By Sharon Atieno
Though Kenya discovered oil in 2012, the project has been marred with several challenges which have led to delay in production.
With the discovery came myriads of expectations, with the government looking at the venture as an opportunity for economic growth due to high revenues while communities were looking at development opportunities in terms of infrastructure, social amenities and better livelihoods among others.
There is evidence of an estimated 600 million barrels of oil in the two blocks of oil reserves in Turkana, an area where 85 percent of children live in poverty. It is estimated that at peak production, with all conditions being set right including the construction of the 821-kilometer oil pipeline, the Turkana oil field could generate up to USD 1.2 billion in revenue for the Kenyan Government.
Under the Petroleum Act, 20 percent of that revenue would be distributed to the Turkana County government and five percent to communities around the oil wells.
Speaking at a public forum on oil in Kenya held in Nairobi, Odenda Lumumba, Chief Executive Officer, Kenya Land Alliance cautioned that Kenyans have to manage their expectations by balancing the economy and not tilting it more towards the oil exploration at the expense of other economic activities that make a difference.
“At the end of the day whether the oil is doing well in the market place or not, Kenyans will have to survive, the economy will have to operate,” he said, “diversifying the economy is the way to go.”
Being that Kenya is still new in the oil industry, proper policy and legal framework had not been put in place to manage the whole process. Currently several laws have been put in place including the Petroleum Act and Community Land Law.
Lumumba said that despite the laws being put in place, they have not been implemented and that there are still laws which are lacking.
“We don’t have other laws to deal with sovereign fund and local content which are being thought about,” he said.
Lack of local content plan which highlights the value chain and what the sector is about is a cause for concern according to Ikal Angelei, Director and founder Friends of Lake Turkana.
“For communities to better position themselves to engage in the local content opportunities they have to know the sector,” she said. “Communities just keep getting what is thrown at them and they scramble within communities in terms of who gets what contract, when, who gets which job and who determines who gets the job.”
Lack of transparency in terms of access to information especially by communities is an issue. The government has signed at least 44 contracts yet only 10 contracts are made available to the public. This has left the communities vulnerable and agitating for community involvement.

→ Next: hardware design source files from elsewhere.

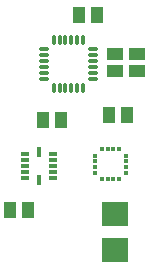
<source format=gtp>
%FSAX24Y24*%
%MOIN*%
G70*
G01*
G75*
G04 Layer_Color=8421504*
%ADD10R,0.0126X0.0354*%
%ADD11R,0.0315X0.0126*%
%ADD12R,0.0118X0.0177*%
%ADD13R,0.0177X0.0118*%
%ADD14O,0.0118X0.0354*%
%ADD15O,0.0354X0.0118*%
%ADD16R,0.0866X0.0787*%
%ADD17R,0.0433X0.0551*%
%ADD18R,0.0551X0.0433*%
%ADD19C,0.0100*%
%ADD20C,0.0080*%
%ADD21C,0.0591*%
%ADD22R,0.0591X0.0591*%
%ADD23C,0.0300*%
%ADD24C,0.0098*%
%ADD25C,0.0079*%
D10*
X022072Y038234D02*
D03*
Y039179D02*
D03*
D11*
X022545Y039100D02*
D03*
Y038903D02*
D03*
Y038706D02*
D03*
Y038509D02*
D03*
Y038313D02*
D03*
X021600Y039100D02*
D03*
Y038903D02*
D03*
Y038706D02*
D03*
Y038509D02*
D03*
Y038313D02*
D03*
D12*
X024157Y039257D02*
D03*
X024354D02*
D03*
X024550D02*
D03*
X024747D02*
D03*
Y038253D02*
D03*
X024550D02*
D03*
X024354D02*
D03*
X024157D02*
D03*
D13*
X024954Y039050D02*
D03*
Y038853D02*
D03*
Y038656D02*
D03*
Y038459D02*
D03*
X023950D02*
D03*
Y038656D02*
D03*
Y038853D02*
D03*
Y039050D02*
D03*
D14*
X022558Y042907D02*
D03*
X022755D02*
D03*
X022952D02*
D03*
X023148D02*
D03*
X023345D02*
D03*
X023542D02*
D03*
Y041293D02*
D03*
X023345D02*
D03*
X023148D02*
D03*
X022952D02*
D03*
X022755D02*
D03*
X022558D02*
D03*
D15*
X023857Y042592D02*
D03*
Y042395D02*
D03*
Y042198D02*
D03*
Y042002D02*
D03*
Y041805D02*
D03*
Y041608D02*
D03*
X022243D02*
D03*
Y041805D02*
D03*
Y042002D02*
D03*
Y042198D02*
D03*
Y042395D02*
D03*
Y042592D02*
D03*
D16*
X024600Y037091D02*
D03*
Y035909D02*
D03*
D17*
X021695Y037250D02*
D03*
X021105D02*
D03*
X022795Y040250D02*
D03*
X022205D02*
D03*
X024405Y040400D02*
D03*
X024995D02*
D03*
X023995Y043750D02*
D03*
X023405D02*
D03*
D18*
X025350Y042445D02*
D03*
Y041855D02*
D03*
X024600Y042445D02*
D03*
Y041855D02*
D03*
M02*

</source>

“We need communities to participate in decision making,” says Thomas Ekai, a Turkana South community member.
Though Turkana is a community land with people’s livelihoods revolving around migration and grazing, it’s only until recently that information concerning the amount of land used in the oil process has been disclosed with proper details of compensation still lacking.
While referring to the lack of a hazardous waste management plan, Angelei noted that: “we talk about economic, but don’t talk about the social and environmental impacts of oil in a time where countries are moving away from fossil fuels.”
Exploration firms leaving the project has also been a source of concern. Earlier this year, Hunting Alpha (EPZ), a global company joined a group of others who had exited the project.
Lumumba however points out that this is a normal occurrence in the extractive industry. “Extractive industry is long term whoever does exploration, hardly has capital to develop and extract. Those who do extraction strike and sell off license to the people who have capital, who normally come in late,” he said.
“We may still see even those who are partnering with Tullow leave, even Tullow itself could leave.”
The same sentiments are shared by Charles Wanguhu, activist, Kenya Civil Society Platform: “more service providers will pull out but they will come back once the final investment decision has been made for example, in the financing of the pipeline.”
Wanguhu cautions that there is need to manage expectations around employment as not many jobs will be available.
“We need radical transparency in terms of who these opportunities are coming to,” he said, “even in the few jobs that are created, we need to be clear that it is not only politically connected entities that are getting these contracts and that they factor in youth and women.”